JAKARTA - Pemerintah akhirnya berhasil menguasai saham mayoritas dari PT Freeport Indonesia (PTFI). Hal tersebut menyusul berhasilnya PT Indonesia Asahan Aluminium (Inalum) untuk membeli 51% saham PT Freeport Indonesia.
Atas keberhasilan tersebut, masyarakat Indonesia khususnya Papua pun menaruh harapan besar kepada pemerintah. Pasalnya, kesuksesan ini membuat Pemerintah Daerah Papua dapat jatah 10% saham PTFI.

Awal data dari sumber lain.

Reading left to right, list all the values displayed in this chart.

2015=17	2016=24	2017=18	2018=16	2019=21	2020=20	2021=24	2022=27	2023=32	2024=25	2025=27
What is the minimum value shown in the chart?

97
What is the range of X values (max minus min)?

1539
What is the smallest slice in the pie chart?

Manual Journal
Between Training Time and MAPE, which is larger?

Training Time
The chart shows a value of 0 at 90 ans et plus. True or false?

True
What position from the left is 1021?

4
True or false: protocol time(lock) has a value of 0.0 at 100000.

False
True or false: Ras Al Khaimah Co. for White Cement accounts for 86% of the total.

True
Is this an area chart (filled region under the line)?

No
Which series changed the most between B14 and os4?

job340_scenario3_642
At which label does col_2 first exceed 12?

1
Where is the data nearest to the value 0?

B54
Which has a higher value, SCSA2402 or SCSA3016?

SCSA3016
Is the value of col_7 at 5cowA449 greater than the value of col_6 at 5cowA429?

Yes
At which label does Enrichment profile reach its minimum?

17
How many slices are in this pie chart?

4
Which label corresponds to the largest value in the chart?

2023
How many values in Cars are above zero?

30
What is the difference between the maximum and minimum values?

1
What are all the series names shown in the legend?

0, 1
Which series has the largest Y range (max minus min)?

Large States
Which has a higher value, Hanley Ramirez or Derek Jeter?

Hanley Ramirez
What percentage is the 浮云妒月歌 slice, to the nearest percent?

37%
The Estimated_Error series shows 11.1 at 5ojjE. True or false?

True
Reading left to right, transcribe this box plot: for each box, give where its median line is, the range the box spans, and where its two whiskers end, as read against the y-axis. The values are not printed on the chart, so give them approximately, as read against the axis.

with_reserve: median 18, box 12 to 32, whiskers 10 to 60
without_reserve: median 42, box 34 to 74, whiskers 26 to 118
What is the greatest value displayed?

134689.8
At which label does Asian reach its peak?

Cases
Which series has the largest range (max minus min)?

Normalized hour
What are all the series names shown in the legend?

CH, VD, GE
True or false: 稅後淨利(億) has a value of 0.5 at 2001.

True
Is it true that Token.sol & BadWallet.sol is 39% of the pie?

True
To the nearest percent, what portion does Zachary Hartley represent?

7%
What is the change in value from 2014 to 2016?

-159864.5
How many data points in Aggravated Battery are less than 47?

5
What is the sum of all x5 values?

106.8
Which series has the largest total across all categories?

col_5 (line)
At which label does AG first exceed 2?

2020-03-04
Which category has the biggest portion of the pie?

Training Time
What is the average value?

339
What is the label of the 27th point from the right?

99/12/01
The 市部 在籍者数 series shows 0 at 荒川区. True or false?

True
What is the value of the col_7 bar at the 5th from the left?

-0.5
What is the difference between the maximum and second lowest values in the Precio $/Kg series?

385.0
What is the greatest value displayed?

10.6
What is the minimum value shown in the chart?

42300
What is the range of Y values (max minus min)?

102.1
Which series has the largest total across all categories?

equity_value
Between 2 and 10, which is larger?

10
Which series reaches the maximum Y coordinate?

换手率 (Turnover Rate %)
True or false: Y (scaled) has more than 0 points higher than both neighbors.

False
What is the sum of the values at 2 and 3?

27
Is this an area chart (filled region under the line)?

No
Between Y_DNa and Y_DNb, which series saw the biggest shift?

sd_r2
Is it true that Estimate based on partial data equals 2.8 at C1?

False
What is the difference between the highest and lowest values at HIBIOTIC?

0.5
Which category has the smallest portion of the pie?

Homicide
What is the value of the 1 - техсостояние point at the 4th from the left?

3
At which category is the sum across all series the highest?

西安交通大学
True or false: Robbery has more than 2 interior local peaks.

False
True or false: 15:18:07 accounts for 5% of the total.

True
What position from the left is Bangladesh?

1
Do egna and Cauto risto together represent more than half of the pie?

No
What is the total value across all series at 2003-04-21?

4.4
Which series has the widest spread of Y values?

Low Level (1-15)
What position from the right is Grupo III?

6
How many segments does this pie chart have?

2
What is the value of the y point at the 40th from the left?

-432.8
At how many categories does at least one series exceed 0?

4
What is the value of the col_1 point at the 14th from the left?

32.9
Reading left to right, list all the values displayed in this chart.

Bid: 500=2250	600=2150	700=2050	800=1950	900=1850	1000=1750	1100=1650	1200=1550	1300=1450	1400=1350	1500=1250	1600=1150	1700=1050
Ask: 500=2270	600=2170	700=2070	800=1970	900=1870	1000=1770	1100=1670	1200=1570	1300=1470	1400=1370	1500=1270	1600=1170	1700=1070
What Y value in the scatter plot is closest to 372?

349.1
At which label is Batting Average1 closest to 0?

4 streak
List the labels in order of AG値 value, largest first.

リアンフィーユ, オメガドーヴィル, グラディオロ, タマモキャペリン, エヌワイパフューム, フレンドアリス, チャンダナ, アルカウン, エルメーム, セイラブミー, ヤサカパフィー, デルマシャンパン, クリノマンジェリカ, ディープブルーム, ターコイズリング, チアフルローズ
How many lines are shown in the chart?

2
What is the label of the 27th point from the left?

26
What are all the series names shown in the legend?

Pengamat Energi dan Ekonomi Universitas Gadjah Mada (UGM) Fahmi Radhi mengatakan, keberhasilan Inalum untuk mencaplok 51% saham Freeport menimbulkan harapan baru. Pasalnya, negara bisa mendapatkan manfaat yang lebih yang berasal dari deviden.
Selama ini sendiri saham pemerintah di PTFI hanya kebagian jatah sekitar 9,3% saja. Bahkan seringkali deviden tersebut ditahan oleh perseroan dengan alasan untuk kegiatan operasional.
"Kepemilikan 51% saham Freeport maka dividen yang diperoleh kan bisa lebih besar dari sebelumnya yang hanya 9,3%. Kalau saya menghitung itu deviden yang diperoleh itu tergantung.Kalau tahun 2015 itu USD4,2 miliar, artinya kalau 51% dengan asumsi tidak ada laba ditahan maka Inalum akan mendapatkan sekitar USD2,8 miliar," ujarnya saat dihubungi Okezone, Selasa (1/1/2019).
Menurut Fahmi, sejumlah uang tersebut nantinya bisa dimanfaatkan untuk beberapa hal. Pemanfaatan tersebut tentunya tergantung bagaimana Inalum dalam hal ini menentukan arah kebijakannya pasca mendapatkan deviden.